I asked former Michigan coach Lloyd Carr, in 2011, about the importance of bowl games. I wanted his opinion on whether bowls, other than the national championship, really mattered to teams. Carr could probably tell from my phrasing that I was skeptical.
“You’re darn right they matter,” he told me, reminding me that there’s a scoreboard in the stadium so you might as well try to win. He said it helped recruiting and gave the program momentum heading into the next season. Bowl games mattered; they were important.
You wouldn’t know it this season. At least three high-profile players, all running backs—juniors Christian McCaffrey (Stanford) and Leonard Fournette (LSU), and Baylor senior Shock Linwood—are skipping their bowl game to focus on preparing for the NFL Draft.
Fournette and McCaffrey, two likely first-round picks, both missed games because of injuries this season. While injuries were not mentioned in Stanford’s announcement of McCaffrey’s decision, LSU’s said that Fournette “continues to rehabilitate an ankle injury that has lingered for most of the season.”
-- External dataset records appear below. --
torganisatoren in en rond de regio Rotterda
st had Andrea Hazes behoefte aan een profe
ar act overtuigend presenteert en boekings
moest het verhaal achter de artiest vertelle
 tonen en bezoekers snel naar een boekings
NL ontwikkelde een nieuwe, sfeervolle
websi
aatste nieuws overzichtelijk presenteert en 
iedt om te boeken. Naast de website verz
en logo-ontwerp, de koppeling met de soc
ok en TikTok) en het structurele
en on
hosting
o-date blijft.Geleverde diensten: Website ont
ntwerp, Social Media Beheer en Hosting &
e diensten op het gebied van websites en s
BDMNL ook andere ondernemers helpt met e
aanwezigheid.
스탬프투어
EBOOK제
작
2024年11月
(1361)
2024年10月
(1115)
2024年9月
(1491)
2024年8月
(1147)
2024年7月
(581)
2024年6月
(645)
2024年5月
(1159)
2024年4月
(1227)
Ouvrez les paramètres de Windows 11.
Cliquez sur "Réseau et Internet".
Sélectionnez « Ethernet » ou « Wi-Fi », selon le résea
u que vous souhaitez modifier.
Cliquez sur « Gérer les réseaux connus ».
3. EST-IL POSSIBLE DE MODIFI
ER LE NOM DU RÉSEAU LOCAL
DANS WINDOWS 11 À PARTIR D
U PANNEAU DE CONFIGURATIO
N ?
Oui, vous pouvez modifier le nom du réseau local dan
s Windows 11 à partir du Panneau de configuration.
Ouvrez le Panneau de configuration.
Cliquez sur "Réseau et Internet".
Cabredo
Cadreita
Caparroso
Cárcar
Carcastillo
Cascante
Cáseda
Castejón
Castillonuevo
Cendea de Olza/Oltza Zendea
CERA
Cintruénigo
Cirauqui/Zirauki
Would these players be sitting out if their teams had made the playoffs? Alabama coach Nick Saban implied they would not. “All anybody talks about is the playoff,” he said at a press conference on Wednesday. “We have a whole bunch of other bowl games that people don’t think are all that important. So if you don’t think it’s important, all of a sudden the players don’t think it’s important. So you can’t really blame the players.”
While this doesn’t prove anything, so far no players have said they will voluntarily skip either playoff game: the Fiesta Bowl between Ohio State and Clemson and the Sugar Bowl between Alabama and Washington.
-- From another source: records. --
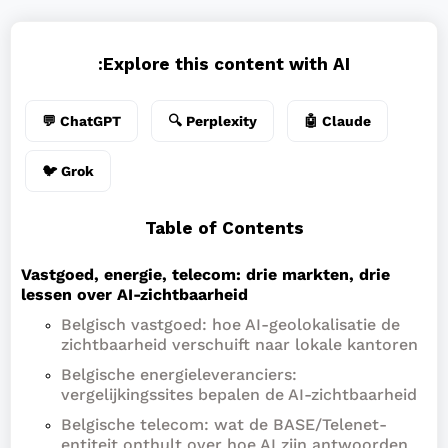
Explore this content with AI:
💬 ChatGPT
🔍 Perplexity
🤖 Claude
🐦 Grok
Table of Contents
Vastgoed, energie, telecom: drie markten, drie
lessen over AI-zichtbaarheid
Belgisch vastgoed: hoe AI-geolokalisatie de
zichtbaarheid verschuift naar lokale kantoren
Belgische energieleveranciers:
vergelijkingssites bepalen de AI-zichtbaarheid
Belgische telecom: wat de BASE/Telenet-
entiteit onthult over hoe AI zijn antwoorden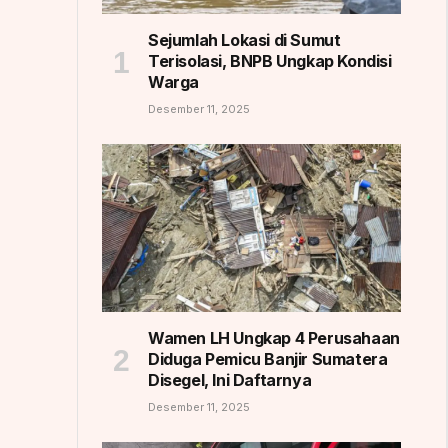
Sejumlah Lokasi di Sumut
Terisolasi, BNPB Ungkap Kondisi
Warga
Desember 11, 2025
Wamen LH Ungkap 4 Perusahaan
Diduga Pemicu Banjir Sumatera
Disegel, Ini Daftarnya
Desember 11, 2025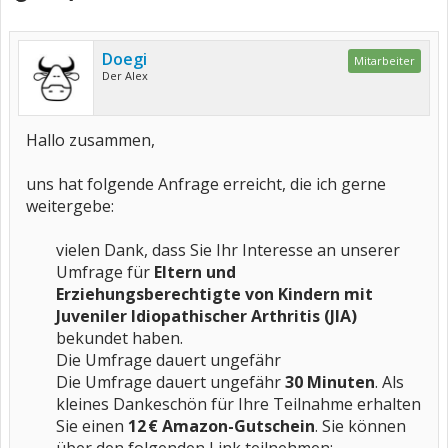
Doegi
Mitarbeiter
Der Alex
Hallo zusammen,
uns hat folgende Anfrage erreicht, die ich gerne
weitergebe:
vielen Dank, dass Sie Ihr Interesse an unserer
Umfrage für
Eltern und
Erziehungsberechtigte von Kindern mit
Juveniler Idiopathischer Arthritis (JIA)
bekundet haben.
Die Umfrage dauert ungefähr
Die Umfrage dauert ungefähr
30 Minuten
. Als
kleines Dankeschön für Ihre Teilnahme erhalten
Sie einen
12 € Amazon-Gutschein
. Sie können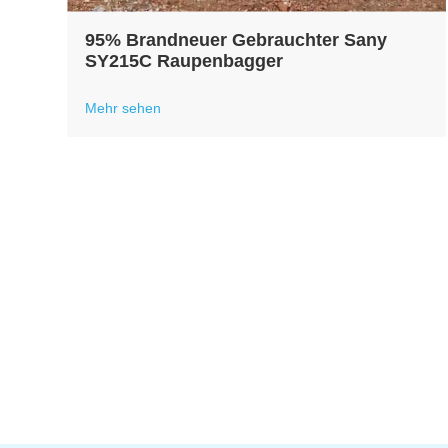
95% Brandneuer Gebrauchter Sany
SY215C Raupenbagger
Mehr sehen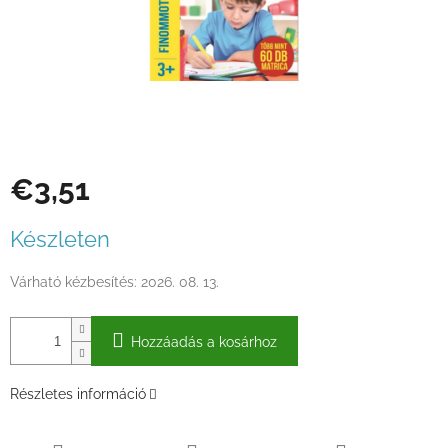
€3,51
Egységár:
Készleten
Várható kézbesítés:
2026. 08. 13.
Hozzáadás a kosárhoz
Részletes információ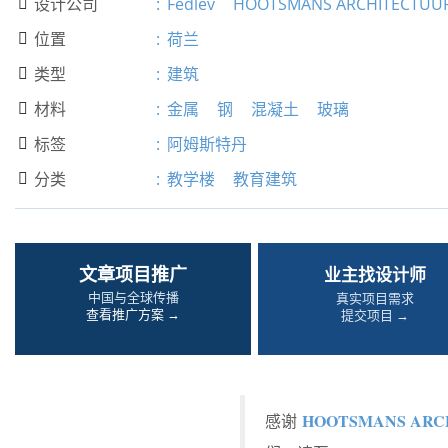
设计公司
:
Fedlev
HOOTSMANS ARCHITECTUU

位置
:
荷兰

类型
:
建筑

材料
:
金属
钢
混凝土
玻璃

标签
:
阿姆斯特丹

分类
:
教学楼
教育建筑

文章项目推广
业主找设计师
中国与全球传播
真实项目需求
查看推广方案 →
提交项目 →
HOOTSMANS ARC
感谢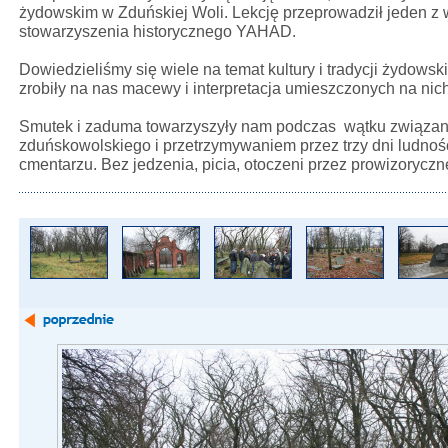
żydowskim w Zduńskiej Woli. Lekcję przeprowadził jeden z 
stowarzyszenia historycznego YAHAD.
Dowiedzieliśmy się wiele na temat kultury i tradycji żydowsk
zrobiły na nas macewy i interpretacja umieszczonych na nic
Smutek i zaduma towarzyszyły nam podczas wątku związane
zduńskowolskiego i przetrzymywaniem przez trzy dni ludnoś
cmentarzu. Bez jedzenia, picia, otoczeni przez prowizoryczn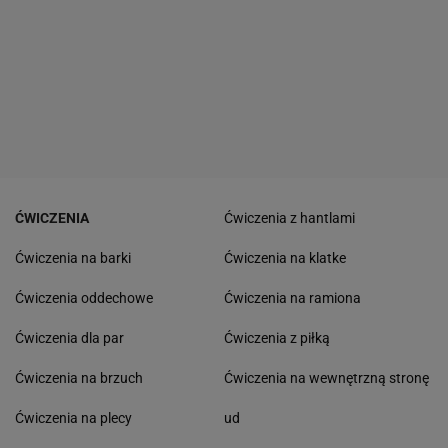
ĆWICZENIA
Ćwiczenia z hantlami
Ćwiczenia na barki
Ćwiczenia na klatke
Ćwiczenia oddechowe
Ćwiczenia na ramiona
Ćwiczenia dla par
Ćwiczenia z piłką
Ćwiczenia na brzuch
Ćwiczenia na wewnętrzną stronę
Ćwiczenia na plecy
ud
In theory, bowl placement should not matter. If LSU had a shot a winning it all, it still wouldn’t change Fournette’s health. The risk of injury would only increase for a player appearing in not just a semifinal but also a potential national championship after that. That being said, I just can’t imagine these players making the same decision if they were in the playoffs.
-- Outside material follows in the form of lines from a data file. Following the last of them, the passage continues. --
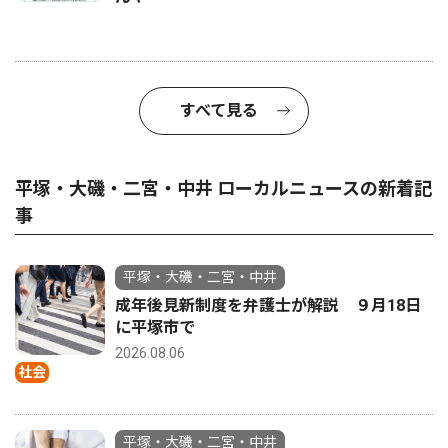
すべて見る
平塚・大磯・二宮・中井 ローカルニュースの新着記
事
平塚・大磯・二宮・中井
成年後見新制度を弁護士が解説 ９月18日
に平塚市で
2026.08.06
社会
平塚・大磯・二宮・中井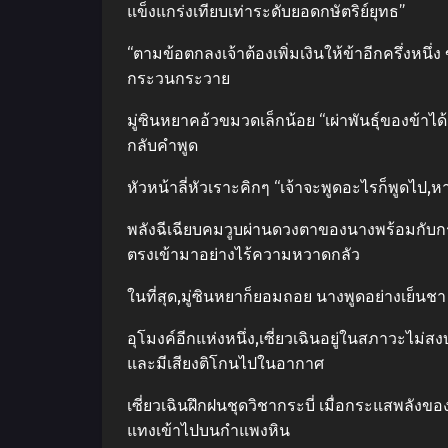
แข็งแกร่งเทียบเท่าระดับยอดกษัตริย์ยุทธ”
“ตามข้อตกลงเจ้าต้องเพิ่มเงินให้ข้าอีกครึ่งหนึ่ง
กระวนกระวาย
มู่ซินหยาคอ้วขมวดเล็กน้อย “เผ่าพันธุ์ของข้าได
กลับคําพูด
หัวหน้าลี่หัวเราะคิกๆ “เจ้าจะพูดอะไรก็พูดไป,หากเ
พลังฉีเฉียบคมวูบผ่านดวงตาของนางพร้อมกับกระแ
ตรงเข้ามาอย่างไร้ความหวาดกลัว
ในที่สุด,มู่ซินหยาก็ยอมถอย นางพูดอย่างเย็นชา
อุโมงค์อีกแห่งหนึ่ง,เซี่ยวเฉินอยู่ในสภาวะไม่ส
และมีเสียงติโกนไปในอากาศ
เซี่ยวเฉินฝึกฝนชุดวิชากระบี่ เมื่อกระแสพลังข
แทงเข้าไปบนกําแพงหิน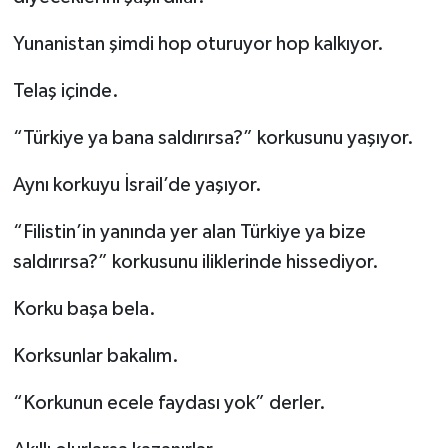
Yunanistan şimdi hop oturuyor hop kalkıyor.
Telaş içinde.
“Türkiye ya bana saldırırsa?” korkusunu yaşıyor.
Aynı korkuyu İsrail’de yaşıyor.
“Filistin’in yanında yer alan Türkiye ya bize
saldırırsa?” korkusunu iliklerinde hissediyor.
Korku başa bela.
Korksunlar bakalım.
“Korkunun ecele faydası yok” derler.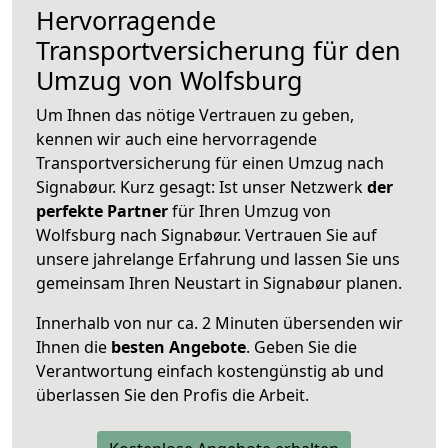
Hervorragende
Transportversicherung für den
Umzug von Wolfsburg
Um Ihnen das nötige Vertrauen zu geben,
kennen wir auch eine hervorragende
Transportversicherung für einen Umzug nach
Signabøur. Kurz gesagt: Ist unser Netzwerk
der
perfekte Partner
für Ihren Umzug von
Wolfsburg nach Signabøur. Vertrauen Sie auf
unsere jahrelange Erfahrung und lassen Sie uns
gemeinsam Ihren Neustart in Signabøur planen.
Innerhalb von
nur ca. 2 Minuten übersenden wir
Ihnen die
besten Angebote
. Geben Sie die
Verantwortung einfach kostengünstig ab und
überlassen Sie den Profis die Arbeit.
I won’t rip these kids, but their way of thinking is confusing. If the lure of NFL money is all that matters, Fournette may have been wise to sit out this entire season. Or—and I realize this sounds absurd—he could have focused on individual training as soon as he was named the No. 1 prospect coming out of high school. I’m wondering how McCaffrey’s 30 carries in Stanford’s regular season finale against Rice improved his draft stock. Why suit up then but not in the bowl game?
Professional sports drafts are so much about potential and upside. Former NBA player Jason Kapono once joked that he would have been a lottery pick if he’d left college after one year, moved overseas, and changed his name to Kaponovich. When less is known about you, teams can fantasize about how good you might be.
Many former players are criticizing McCaffrey, Fournette, and Linwood. Plenty of current players have been asked about them, and the consensus is that they understand the decision but wouldn’t make the same choice. For the time being, most players still agree with Lloyd Carr.